For a 4 GB component tarball the protocol does not buffer the whole payload in memory. The master issues:

  1. COMPONENT_INSTALL_BEGIN — header (instanceId, install path, run-as, the start / stop scripts, env, and the list of files the NM should extract).
  2. Many COMPONENT_INSTALL_DATA chunks, each chango.master.component.transfer.chunk.bytes long (default 4 MB), in order.
  3. COMPONENT_INSTALL_END — final SHA-256 check; the NM verifies the assembled tarball matches before extraction.

The NM writes each chunk straight to a temp file on its /opt volume so the master never needs to hold the bytes in memory either.

Correlation, retries, timeouts

  • The master assigns a monotonically increasing 64-bit correlation id per request. The NM echoes the id on every response and every install chunk's ack.
  • A single operation has a timeout (chango.master.component.op.timeout.ms, default 120 000). If the NM does not ack within that window the master gives up and returns an error to the admin REST caller.
  • Long-running ops (install of a multi-GB tarball, slow cluster start) use a longer per-operation timeout configured per provisioner.

KMS envelope on the wire

When chango.kms.internal.protocol.encrypt = true (default), every InternalMessage payload is AES-256-GCM:

  1. Sender requests a wrapped DEK from chango's KMS provider for the wire key (internal-protocol).
  2. AES-GCM-encrypts the cleartext payload with the unwrapped DEK and a fresh 96-bit IV.
  3. Frames the wire payload as wrappedDek || iv || ciphertext || gcmTag.
  4. Receiver unwraps the DEK and decrypts.

A wrong key (the cluster root secret diverged between master and NM, for example) fails to decrypt with AEADBadTagException.
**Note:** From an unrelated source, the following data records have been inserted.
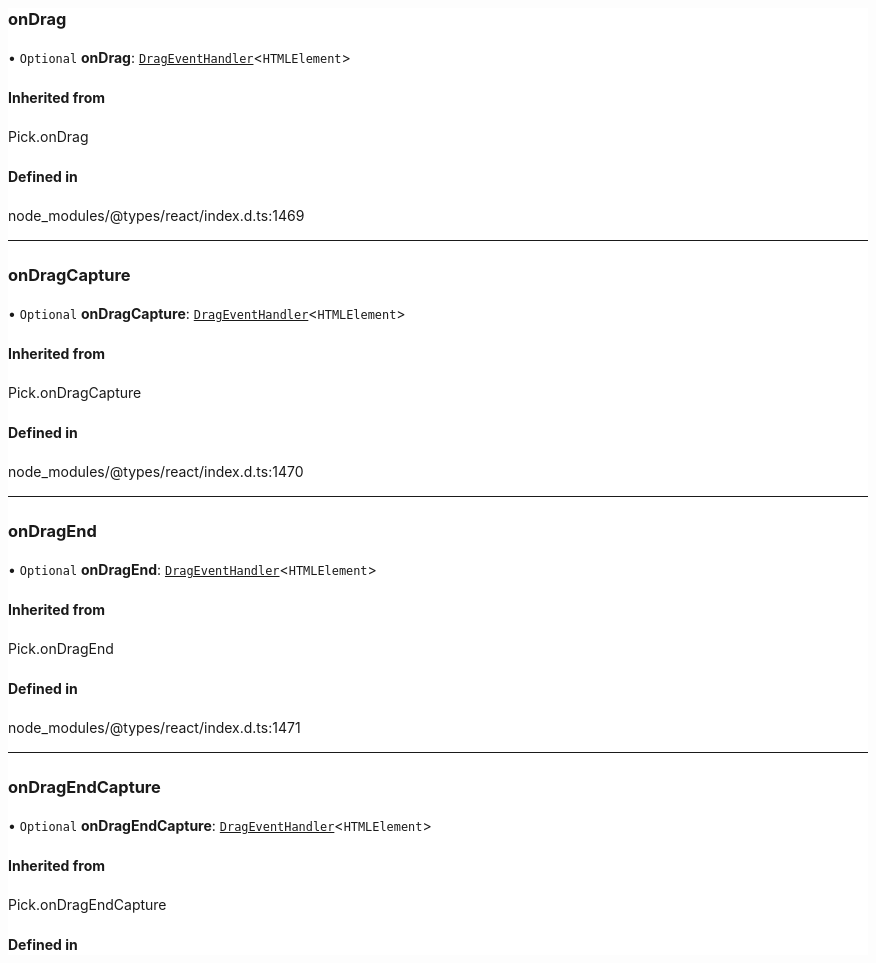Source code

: ### onDrag

• `Optional` **onDrag**: [`DragEventHandler`](../modules/components_Container._internal_.md#drageventhandler)<`HTMLElement`\>

#### Inherited from

Pick.onDrag

#### Defined in

node_modules/@types/react/index.d.ts:1469

___

### onDragCapture

• `Optional` **onDragCapture**: [`DragEventHandler`](../modules/components_Container._internal_.md#drageventhandler)<`HTMLElement`\>

#### Inherited from

Pick.onDragCapture

#### Defined in

node_modules/@types/react/index.d.ts:1470

___

### onDragEnd

• `Optional` **onDragEnd**: [`DragEventHandler`](../modules/components_Container._internal_.md#drageventhandler)<`HTMLElement`\>

#### Inherited from

Pick.onDragEnd

#### Defined in

node_modules/@types/react/index.d.ts:1471

___

### onDragEndCapture

• `Optional` **onDragEndCapture**: [`DragEventHandler`](../modules/components_Container._internal_.md#drageventhandler)<`HTMLElement`\>

#### Inherited from

Pick.onDragEndCapture

#### Defined in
The NM logs the failure and refuses the message — no plaintext fallback.

When to disable encryption

chango.kms.internal.protocol.encrypt = false exists for diagnosis only. It removes the envelope and sends payloads in cleartext, which lets you tcpdump the wire to see what's actually being sent during a slow install. Never run with this disabled in production.

Sync push + pull cadence

State propagation from leader to followers / NMs is dual:

  • Push — the leader writes a change locally, then fires KMS_SYNC_PUSH / IAM_SYNC_PUSH / METADATA_SYNC_PUSH to every known peer in parallel.
  • Pull — every non-leader runs a periodic *_SYNC_PULL_REQ against the leader on a fixed interval (chango.cluster.sync.pull.interval.ms, default 30 000) to catch any push that was missed (peer was offline, network blip).

This belt-and-suspenders pattern is what keeps the cached state on every NM consistent without requiring at-least-once delivery on the push path.